Per l’occasione, in tutto il Paese si svolgeranno manifestazioni regionali e provinciali con il coinvolgimento di decine di piazze.

LE RAGIONI DELLO SCIOPERO 

“Cgil e Uil intendono cambiare le misure contenute nella legge di stabilità e incidere  sui contenuti dei decreti attuativi del jobs act.

Le proposte di Cgil e Uil riguardano invece la centralità e la creazione del lavoro invertendo il segno delle politiche di rigore e della precarizzazione imboccata in questi anni a livello nazionale ed europeo. Sul fronte del lavoro, si è liberalizzato il contratto a termine prolungando all’infinito la precarietà. Ora con il jobs act si cancella l’articolo 18 perché si apre il varco dei licenziamenti economici, del quale tutti approfitteranno. L’art.18 non è un diritto come gli altri, è il diritto che permette di rivendicare tutti gli altri, difende la libertà e la dignità dei lavoratori. E poi c’è il demansionamento e i controlli a distanza. Nel jobs act si parla del contratto a tempo indeterminato a tutele crescenti come contratto centrale ma in realtà sarà un contratto ulteriore, un’ulteriore flessibilità rispetto ai 46 contratti esistenti.

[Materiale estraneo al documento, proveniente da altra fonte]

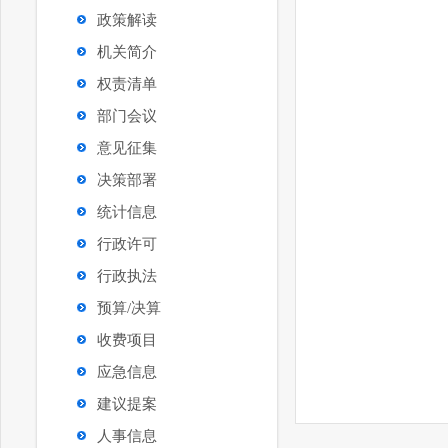
政策解读
机关简介
权责清单
部门会议
意见征集
决策部署
统计信息
行政许可
行政执法
预算/决算
收费项目
应急信息
建议提案
人事信息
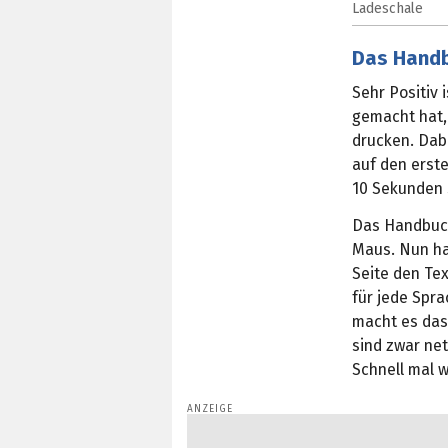
Ladeschale
Das Hand
Sehr Positiv 
gemacht hat,
drucken. Dabe
auf den erste
10 Sekunden 
Das Handbuch
Maus. Nun ha
Seite den Tex
für jede Spra
macht es das
sind zwar net
Schnell mal w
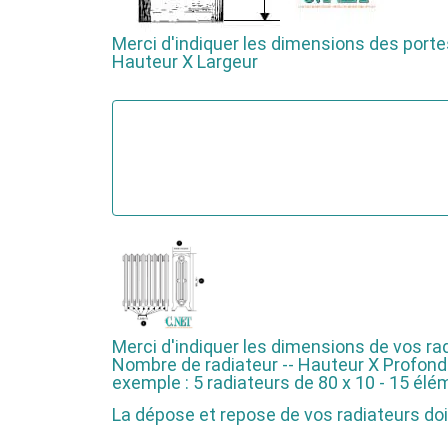
Merci d'indiquer les dimensions des porte
Hauteur X Largeur
Merci d'indiquer les dimensions de vos ra
Nombre de radiateur -- Hauteur X Profon
exemple : 5 radiateurs de 80 x 10 - 15 él
La dépose et repose de vos radiateurs doit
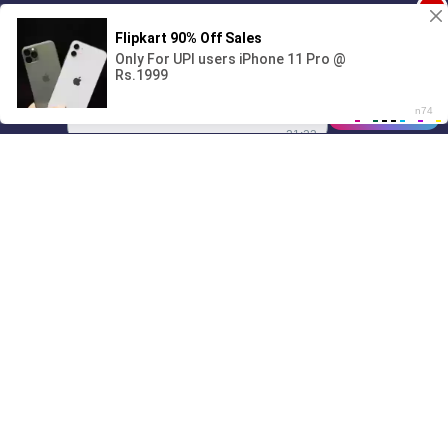
1
Поиграешь со мной? 💖🐾
00:00
01/07
21:23
Drive
Music
Материалы предоставлены
только для ознакомления! (16+)
Написать нам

Quanto ad ammortizzatori sociali a chi non li ha, nella legge si parla solo di maternità e disoccupazione per i Co.co.co, lasciando fuori le tipologie flessibili più diffuse.

Cgil e Uil propongono di lasciare 4/5 tipologie contrattuali cancellando cocopro, associazione in partecipazione, lavoro a chiamata, staff leasing, finte partite Iva e finti tirocini. Inoltre, si propone una riforma degli ammortizzatori sociali che estenda le tutela a tutte le tipologie contrattuali e a tutte le imprese, mentre mancano le risorse previste in Finanziaria.

Anche la legge di stabilità va cambiata: non c’è nulla per gli investimenti e per creare nuovi posti di lavoro, si punta sull’offerta mentre bisogna far crescere la domanda; gli incentivi alle nuove assunzioni a tempo indeterminato coprirebbero solo qualche centinaia di migliaia di assunzioni. Ok poi agli 80 euro ma restano fuori i pensionati e gli altri con redditi bassi. In compenso, ci saranno tagli agli enti locali e alle Regioni che comporteranno per le Marche -250/300 mila euro, tagli alla sanità, ai servizi sociali, al Tpl. Drammatica la situazione delle Province, per i Comuni si taglia ancor più sui trasferimenti.

Quanto alle pensioni, occorre rimettere mano alla riforma Fornero, in particolare ripristinando la flessibilità in uscita. Per la preparazione dello sciopero,sono in corso centinaia di assemblee aziendali, decine di assemblee territoriali, volantinaggi, gazebo, incontri con giovani e disoccupati.  La manifestazione sarà regionale e si terrà ad Ancona, con presidio alle ore 9 in corso Carlo Alberto, corteo per le vie della città per concludersi in piazza Cavour. Per la manifestazione, sono stati già riempiti 50 pullman provenienti da ogni parte della regione”.